On June 2 and 5, two groups of migrants from Venezuela and Colombia were driven from El Paso to New Mexico and then flown to Sacramento. Those arriving June 2 were left at the door of the Catholic Diocese with documents from Florida’s “Voluntary Migrant Transport Program.” Florida officials pushed back on the allegation that migrants were misled or transported against their will.

Vertol Systems Co., the contractor that facilitated the transport, also coordinated similar flights for Florida Gov. Ron DeSantis that took dozens of Venezuelan migrants from San Antonio to Martha’s Vineyard in Massachusetts last year.

The migrants flown to Sacramento told officials they were promised someone would help them find work. At the Catholic Diocese, two men said they would return but drove off, leaving the migrants behind, Bonta said.

Migrants who were recruited for the trip but didn’t go told The Times that the contractors were aggressively insistent. One woman said the contractor told her she would have her immigration court date changed if she agreed to go to L.A.

Migrants in Texas say contractors working for Florida Gov. Ron DeSantis pushed them to board flights to California, promising shelter and immigration aid.

June 10, 2023

Bonta sent two public records requests to DeSantis’ office seeking communications, instructions and records between Florida officials and private entities involved in the transports, including bids submitted in response to a request for proposal published May 8 by Florida’s Division of Emergency Management for a migrant transportation program.


California Gov. Gavin Newsom sparred with Fox News Host Sean Hannity on Monday night, telling him: “I sat down with these migrants. I talked to every single one of them. They were lied to. They were misled.”

The California Rural Legal Assistance Foundation, which has provided legal support to the migrants flown to Sacramento, was among the lead signatories asking Bonta to provide migrants who have cooperated with his investigation a certification that would make them eligible to apply for a U visa.

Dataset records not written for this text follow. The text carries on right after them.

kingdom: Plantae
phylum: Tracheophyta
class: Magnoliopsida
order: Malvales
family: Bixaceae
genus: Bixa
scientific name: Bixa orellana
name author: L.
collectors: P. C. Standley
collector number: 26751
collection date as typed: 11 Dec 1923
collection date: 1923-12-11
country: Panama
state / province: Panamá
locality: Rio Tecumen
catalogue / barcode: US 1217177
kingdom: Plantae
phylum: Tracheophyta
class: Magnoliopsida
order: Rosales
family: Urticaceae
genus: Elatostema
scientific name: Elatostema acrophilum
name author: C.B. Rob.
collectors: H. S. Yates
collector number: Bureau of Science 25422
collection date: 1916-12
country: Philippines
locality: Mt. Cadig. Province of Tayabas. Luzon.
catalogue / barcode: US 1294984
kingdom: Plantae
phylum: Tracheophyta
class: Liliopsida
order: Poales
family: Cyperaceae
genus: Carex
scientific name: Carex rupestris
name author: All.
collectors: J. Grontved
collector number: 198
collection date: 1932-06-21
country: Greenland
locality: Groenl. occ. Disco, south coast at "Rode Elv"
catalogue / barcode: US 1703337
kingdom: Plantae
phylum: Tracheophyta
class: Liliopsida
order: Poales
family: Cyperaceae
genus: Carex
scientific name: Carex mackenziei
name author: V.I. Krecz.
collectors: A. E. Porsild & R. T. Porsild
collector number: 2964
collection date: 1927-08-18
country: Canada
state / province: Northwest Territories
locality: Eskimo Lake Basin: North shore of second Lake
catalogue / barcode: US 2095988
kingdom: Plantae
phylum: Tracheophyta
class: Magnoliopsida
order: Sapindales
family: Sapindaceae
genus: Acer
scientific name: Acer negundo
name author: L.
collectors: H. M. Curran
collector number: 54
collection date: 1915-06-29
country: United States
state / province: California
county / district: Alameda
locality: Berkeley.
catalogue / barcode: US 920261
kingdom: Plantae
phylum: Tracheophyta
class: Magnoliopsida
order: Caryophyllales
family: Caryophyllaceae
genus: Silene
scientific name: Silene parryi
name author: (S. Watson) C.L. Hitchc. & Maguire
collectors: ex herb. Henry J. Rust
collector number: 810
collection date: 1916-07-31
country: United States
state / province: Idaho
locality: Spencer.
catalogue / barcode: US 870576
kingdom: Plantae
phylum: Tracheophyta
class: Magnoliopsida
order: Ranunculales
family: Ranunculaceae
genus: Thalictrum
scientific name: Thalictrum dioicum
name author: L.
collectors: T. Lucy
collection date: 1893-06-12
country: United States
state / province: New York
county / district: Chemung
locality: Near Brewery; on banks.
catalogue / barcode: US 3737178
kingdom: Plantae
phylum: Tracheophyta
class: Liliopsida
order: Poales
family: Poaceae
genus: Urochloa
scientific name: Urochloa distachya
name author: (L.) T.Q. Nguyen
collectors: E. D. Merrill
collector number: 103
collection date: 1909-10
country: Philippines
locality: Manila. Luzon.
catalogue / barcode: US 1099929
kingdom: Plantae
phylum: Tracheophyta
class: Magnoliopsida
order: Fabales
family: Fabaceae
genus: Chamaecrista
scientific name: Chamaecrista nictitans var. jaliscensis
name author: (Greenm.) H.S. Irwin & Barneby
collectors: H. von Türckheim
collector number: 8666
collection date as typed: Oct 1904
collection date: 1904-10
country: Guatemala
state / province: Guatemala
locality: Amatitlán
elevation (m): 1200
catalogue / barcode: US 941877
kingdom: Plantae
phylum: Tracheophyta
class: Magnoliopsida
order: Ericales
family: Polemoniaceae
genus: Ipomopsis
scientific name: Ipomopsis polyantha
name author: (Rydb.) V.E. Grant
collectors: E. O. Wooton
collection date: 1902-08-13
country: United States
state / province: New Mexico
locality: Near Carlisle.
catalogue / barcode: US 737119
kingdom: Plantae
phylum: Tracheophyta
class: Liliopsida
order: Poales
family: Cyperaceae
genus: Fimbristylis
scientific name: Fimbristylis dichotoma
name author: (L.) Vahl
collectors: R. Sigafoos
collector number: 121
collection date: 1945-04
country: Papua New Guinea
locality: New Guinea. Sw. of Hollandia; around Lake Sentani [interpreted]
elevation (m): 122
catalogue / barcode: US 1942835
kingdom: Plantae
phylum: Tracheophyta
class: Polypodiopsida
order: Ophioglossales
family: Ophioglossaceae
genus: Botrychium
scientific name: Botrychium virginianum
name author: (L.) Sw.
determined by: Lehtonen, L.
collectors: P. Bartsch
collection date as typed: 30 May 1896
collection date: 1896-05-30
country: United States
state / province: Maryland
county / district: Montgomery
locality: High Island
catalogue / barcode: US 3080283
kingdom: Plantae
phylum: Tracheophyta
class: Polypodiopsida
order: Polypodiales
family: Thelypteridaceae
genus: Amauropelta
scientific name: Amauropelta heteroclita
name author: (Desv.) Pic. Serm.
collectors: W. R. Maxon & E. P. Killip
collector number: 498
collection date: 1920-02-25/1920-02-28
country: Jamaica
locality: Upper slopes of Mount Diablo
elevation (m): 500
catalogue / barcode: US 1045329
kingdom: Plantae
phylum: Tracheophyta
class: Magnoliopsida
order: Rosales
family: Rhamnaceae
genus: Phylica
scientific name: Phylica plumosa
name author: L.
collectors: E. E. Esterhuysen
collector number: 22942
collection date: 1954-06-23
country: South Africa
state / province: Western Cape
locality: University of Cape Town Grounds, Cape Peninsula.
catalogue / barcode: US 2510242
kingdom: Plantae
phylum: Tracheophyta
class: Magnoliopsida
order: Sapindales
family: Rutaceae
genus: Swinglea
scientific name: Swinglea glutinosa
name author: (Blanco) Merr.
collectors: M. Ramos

The status was designated by Congress to encourage immigrant victims to report serious crimes and cooperate with law enforcement. Applicants face a years-long backlog, but certain applicants can receive deportation protection and work permits while they wait.

Kidnapping and human trafficking are among the qualifying crimes for a U visa. Bonta’s office did not immediately respond to a request for comment about the letter.

“These individuals are not only just a problem that was foisted upon us, but they are victims of misconduct,” said Marcus Tang, citizenship and immigration project director at CRLAF. “They are at the center of this massive political debate and it’s not fair to them that this happened. They deserve dignity and protection.”

Tang said it’s not guaranteed that every one of the affected migrants would apply for a U visa or receive one. Some might also qualify for asylum, he said, and limited legal resources make it difficult to pursue multiple options. But obtaining a certification at least offers them the option, he said — and gives state leaders a chance to provide humanitarian support.


Bonta wouldn’t be the first to offer such a benefit. After 49 migrants were flown to Martha’s Vineyard last September, the Bexar County Sheriff’s Office in Texas signed U visa certifications for all of them.